The Green500 List: Good things come in threes
The Green500 List debuted in November 2007 and ushered in a new era of energy-efficient supercomputing. The Green500 List is intended to serve as a ranking of the most energy-efficient supercomputers in the world and as a complementary view to the Top500 List.
The second edition was released in February 2008. And now, the third edition of the Green500 List arrives on the heels of the recent International Supercomputing Conference, arguably one of the “greenest” conferences to date.
Wu Feng, a member of both the computer science and the electrical and computer engineering departments in Virginia Tech’s College of Engineering and founder of the Green500, said there were several “notable highlights from this edition of the list.”
First, the first sustained petaflop supercomputer, Roadrunner developed by the U.S. Department of Energy Los Alamos National Laboratory, exhibits extraordinary energy efficiency. Roadrunner, the top-ranked supercomputer in the TOP500, is ranked third on the Green500.
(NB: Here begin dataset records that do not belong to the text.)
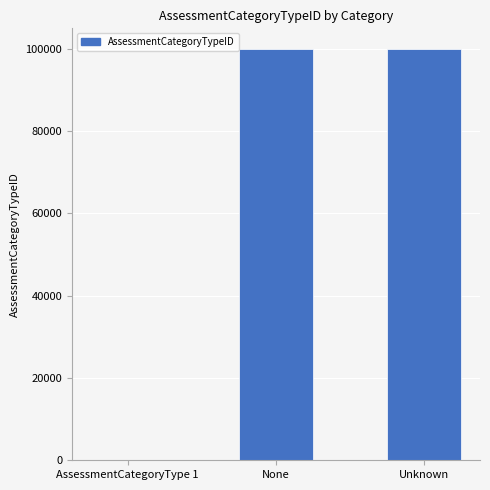

What is the change in value from AssessmentCategoryType 1 to None?

+99997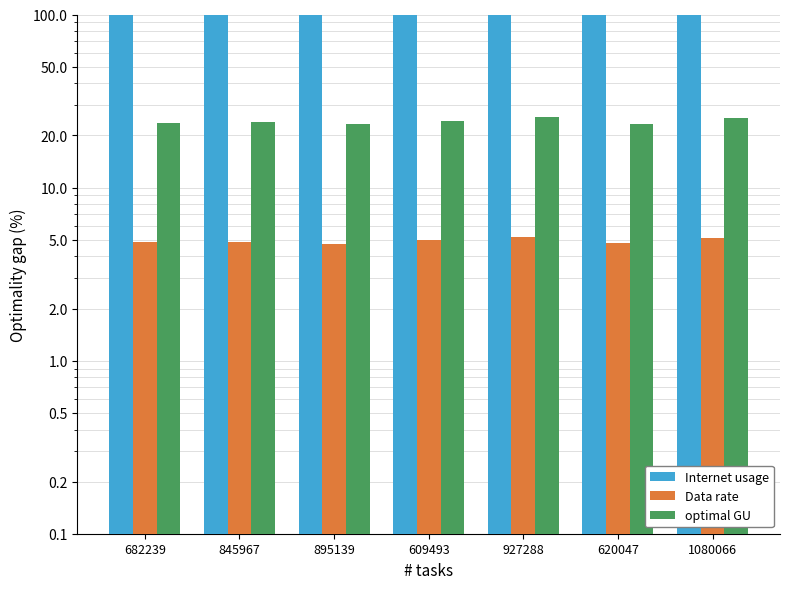

Reading right to left, extract all data points from this chart.

Internet usage: 122.8	114.0	124.7	119.6	114.0	116.8	116.0
Data rate: 5.1	4.8	5.2	5.0	4.7	4.9	4.8
optimal GU: 25.1	23.3	25.5	24.4	23.3	23.8	23.7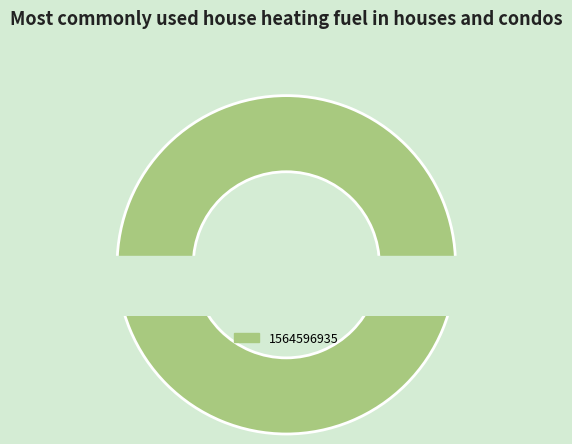

Which slice is the largest?

1564596935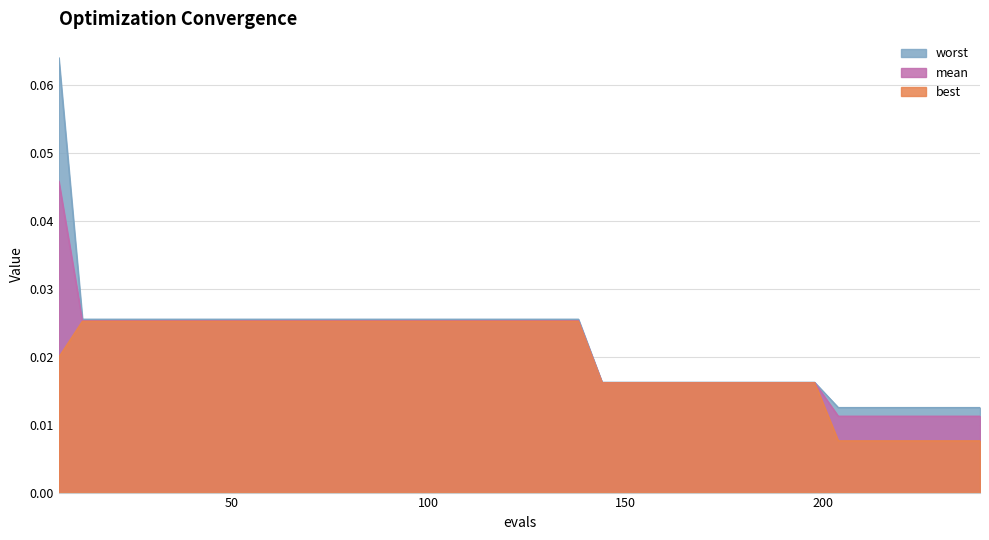

What is the maximum value shown in the chart?

0.1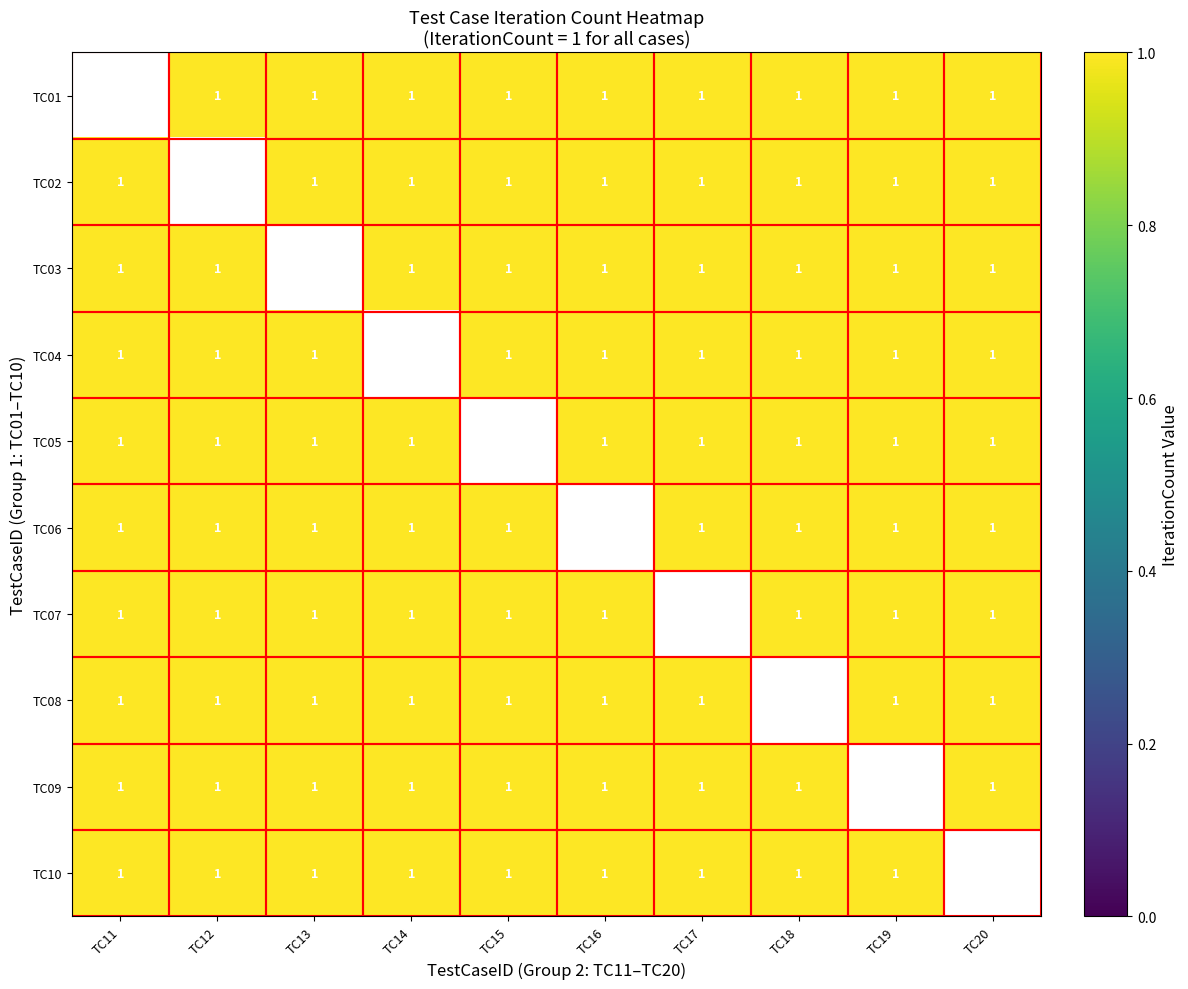

Is it true that TC10 equals 1.0 at TC15?

True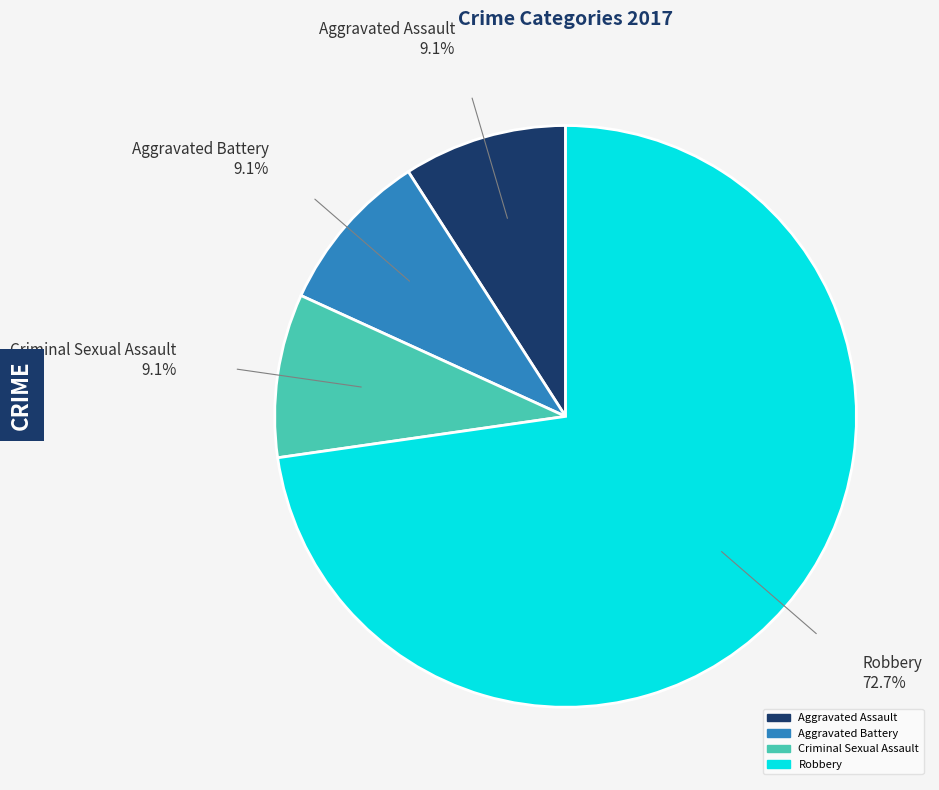

How many slices are in this pie chart?

4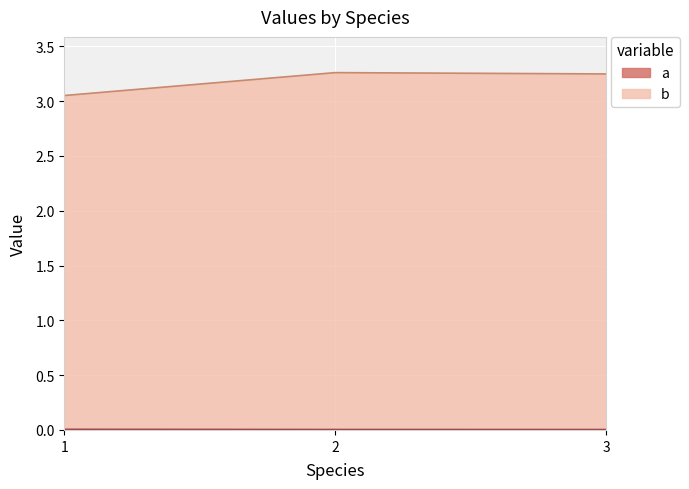

Which category has the lowest value in the b series?

1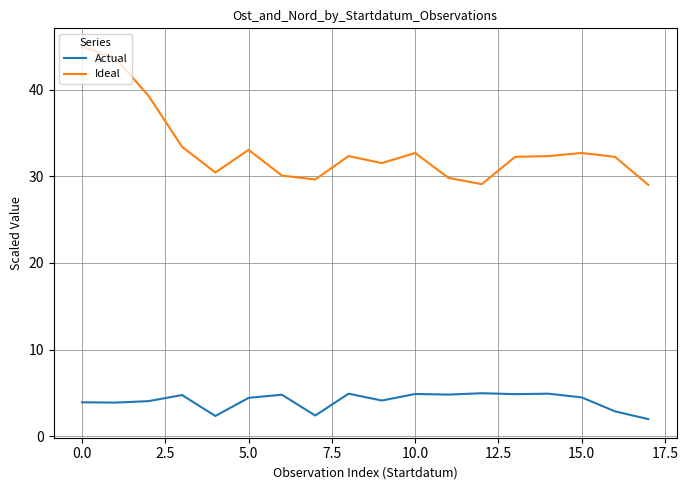

True or false: Actual and Ideal cross at least once.

False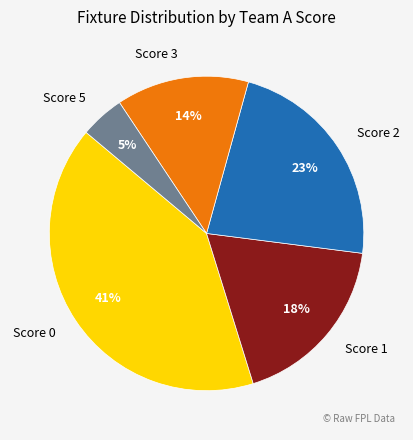

Is there a majority slice in this chart?

No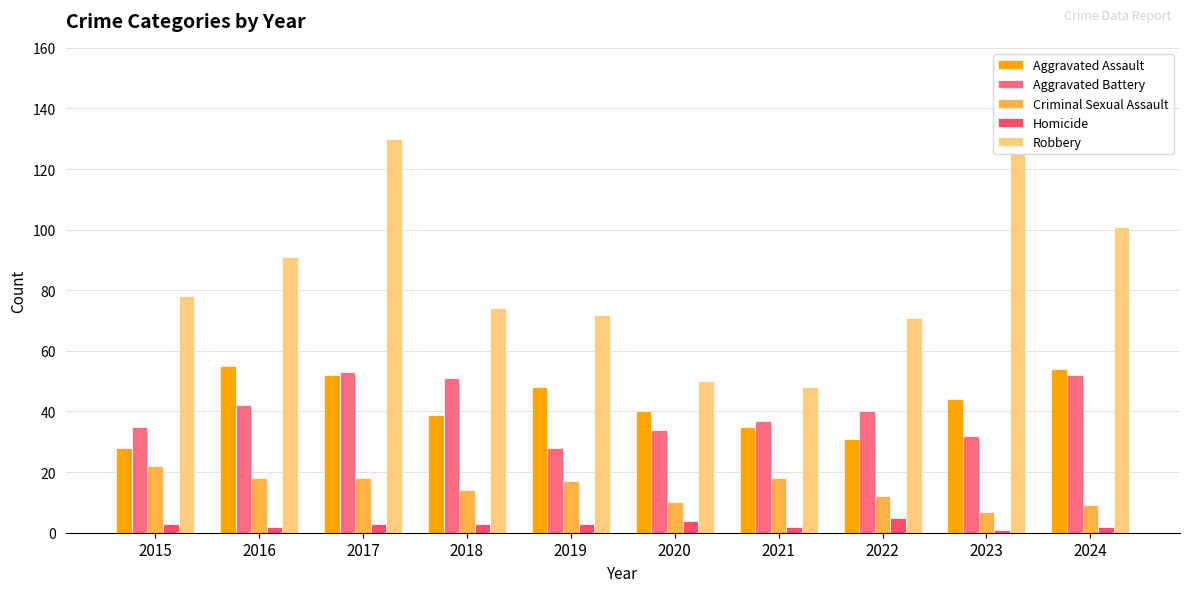

What is the difference between the highest and lowest values at 2018?

71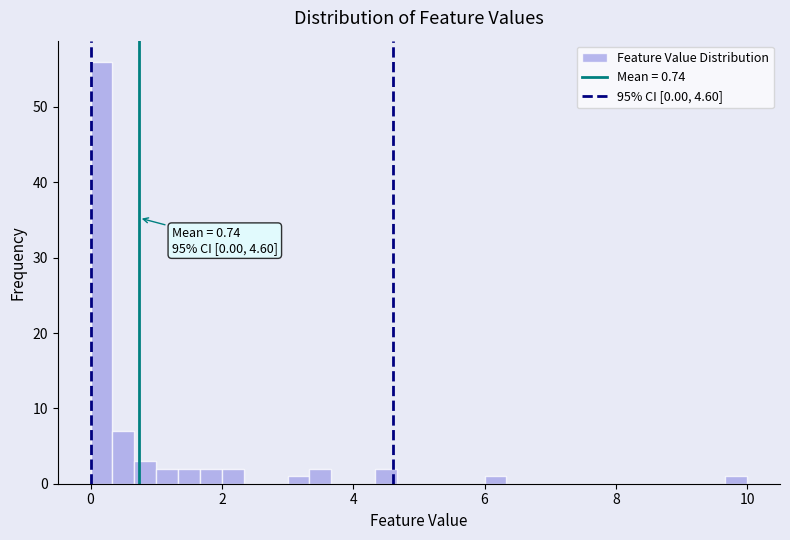

Around what value on the x-axis is the tallest bar? Give the approximate position of its centre, as read against the axis.

0.2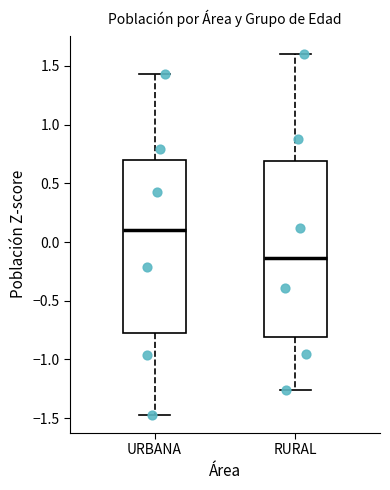

Which box has the lowest median line?

RURAL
“This achievement provides evidence that energy efficiency is becoming as important as raw performance for modern supercomputers and that energy efficiency and performance can co-exist. For comparison, the last two supercomputers to top the TOP500 are now No. 43 and No. 499 on the Green500,” Feng explained.
“Los Alamos National Laboratory recognized the performance opportunities of Cell, and accelerators in general, early on. That's what made a petaflop possible. IBM is very energy conscious, and their design of the QS22 is the reason that three QS22-based systems, including our own Roadrunner supercomputer, are at the top of The Green500 List,” said Andy White, deputy associate director at Los Alamos National Laboratory.
“The Roadrunner supercomputer is akin to having the fastest Formula One race car in the world but with the fuel efficiency of a Toyota Prius,” Feng added.
Second, nearly one in every three supercomputers on the Green500 List now achieves more than 100 megaflops/watt (where megaflops stands for millions of floating-point operations per second), whereas in the previous edition of the Green500, only one in every seven supercomputers did. On a related note, the top-ranked Green500 supercomputer improved by 131 megaflops/watt since November 2007 whereas the bottom-ranked Green500 supercomputer only improved by 0.39 megaflops/watt for a difference of three orders of magnitude in energy efficiency.
Third, exactly three supercomputers surpassed the 400 megaflops/watt milestone for the first time. All three machines are based on IBM’s BladeCenter QS22 chassis with the Cell processor, the processor that also serves as the basis for the Sony PlayStation 3.
Based on feedback from e-mails to the Green500 and from a recent Birds-of-a-Feather session at the International Supercomputing Conference, the Green500 will evolve to be more inclusive for all high-end computing stakeholders. Additional developments will be posted on the Green500 web site.
Feng said, “The organizers of the Green500 welcome further analysis of the data for additional takeaways and further encourage raising awareness in energy-efficient or green supercomputing. We also encourage fair use of the list rankings to promote energy efficiency in high-end computing systems and discourage use of the list to disparage.”